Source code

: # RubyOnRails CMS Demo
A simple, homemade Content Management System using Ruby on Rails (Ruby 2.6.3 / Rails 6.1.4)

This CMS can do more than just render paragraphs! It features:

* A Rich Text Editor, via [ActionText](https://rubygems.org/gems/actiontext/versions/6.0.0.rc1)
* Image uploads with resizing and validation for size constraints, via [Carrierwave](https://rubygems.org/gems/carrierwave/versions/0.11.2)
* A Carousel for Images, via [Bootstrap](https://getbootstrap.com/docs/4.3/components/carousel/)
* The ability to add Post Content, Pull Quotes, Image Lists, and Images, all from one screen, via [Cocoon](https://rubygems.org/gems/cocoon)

· · · · ·

» **WHAT THE TASK REQUIRES**
What should appear is an exact copy of the lines from the one with "A Carousel for" through the end of the entries above, ends included, and no other text.

» **SOLUTION TO THE EXERCISE**
* A Carousel for Images, via [Bootstrap](https://getbootstrap.com/docs/4.3/components/carousel/)
* The ability to add Post Content, Pull Quotes, Image Lists, and Images, all from one screen, via [Cocoon](https://rubygems.org/gems/cocoon)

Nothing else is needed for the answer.